Transfiérase el depósito por la Letrada de la Administración de Justicia del Juzgado de origen a la cuenta de depósitos de recursos inadmitidos y desestimados.

MODO DE IMPUGNACIÓN : contra esta resolución cabe recurso de CASACIÓN ante la Sala de lo Civil del Tribunal Supremo. El recurso se interpondrá por medio de escrito presentado en este Tribunal en el plazo de VEINTE DÍAS hábiles contados desde el día siguiente de la notificación ( artículos 477 y 479 de la LEC ).

También podrán interponer recurso extraordinario por INFRACCIÓN PROCESAL ante la Sala de lo Civil del Tribunal Supremo por alguno de los motivos previstos en la LEC. El recurso habrá de interponerse mediante escrito presentado ante este Tribunal dentro de los VEINTE DÍAS hábiles contados desde el día siguiente de la notificación ( artículo 470.1 y Disposición Final decimosexta de la LEC ).

Para interponer los recursos será necesaria la constitución de un depósito de 50 euros si se trata de casación y 50 euros si se trata de recurso extraordinario por infracción procesal, sin cuyos requisitos no serán admitidos a trámite. El depósito se constituirá consignando dicho importe en la cuenta de depósitos y consignaciones que este tribunal tiene abierta en el Banco Santander con el número 4703000000017519. Caso de utilizar ambos recursos, el recurrente deberá realizar dos operaciones distintas de imposición, indicando en el campo concepto del resguardo de ingreso que se trata de un 'Recurso' código 06 para el recurso de casación, y código 04 para el recurso extraordinario por infracción procesal. La consignación deberá ser acreditada al interponer los recursos ( DA 15ª de la LOPJ ).

Están exentos de constituir el depósito para recurrir los incluidos en el apartado 5 de la disposición citada y quienes tengan reconocido el derecho a la asistencia jurídica gratuita.

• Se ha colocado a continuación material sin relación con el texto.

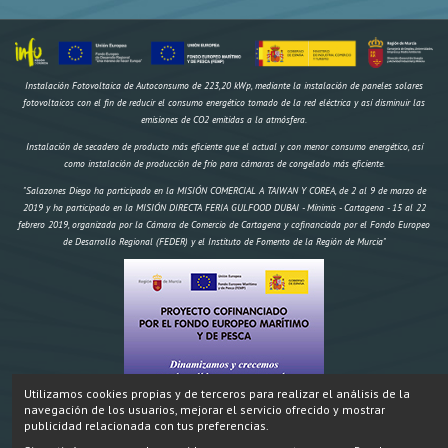
Instalación Fotovoltaica de Autoconsumo de 223,20 kWp, mediante la instalación de paneles solares
fotovoltaicos con el fin de reducir el consumo energético tomado de la red eléctrica y así disminuir las
emisiones de CO2 emitidas a la atmósfera.
Instalación de secadero de producto más eficiente que el actual y con menor consumo energético, así
como instalación de producción de frío para cámaras de congelado más eficiente.
"Salazones Diego ha participado en la MISIÓN COMERCIAL A TAIWAN Y COREA, de 2 al 9 de marzo de
2019 y ha participado en la MISIÓN DIRECTA FERIA GULFOOD DUBAI - Mínimis - Cartagena - 15 al 22
febrero 2019, organizada por la Cámara de Comercio de Cartagena y cofinanciada por el Fondo Europeo
de Desarrollo Regional (FEDER) y el Instituto de Fomento de la Región de Murcia"
Utilizamos cookies propias y de terceros para realizar el análisis de la
navegación de los usuarios, mejorar el servicio ofrecido y mostrar
"Construcción de un secadero artificial y dos obradores climatizados,
IMPORTE AYUDA
Inversión:
publicidad relacionada con tus preferencias.
174.970,18 € FEMP 58.695,96€ CARM 19.564,99€ Total 78.259,95€" Proyecto cofinanciado por el Fondo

Al escrito de interposición deberá acompañarse además, el justificante del pago de la tasa judicial debidamente validado, salvo que concurra alguna de la exenciones previstas en la Ley 10/2012.

Firme que sea la presente resolución, devuélvanse los autos originales al Juzgado de su procedencia, con certificación literal de esta resolución para su conocimiento y ejecución.

Así, por esta nuestra Sentencia, lo pronunciamos, mandamos y firmamos.

PUBLICACIÓN.- Dada y pronunciada fue la anterior Sentencia por las Ilmas. Sras. Magistradas que la firman y leída por la Ilma. Magistrada Ponente en el mismo día de su fecha, de lo que yo, la Letrada de la Administración de Justicia, certifico.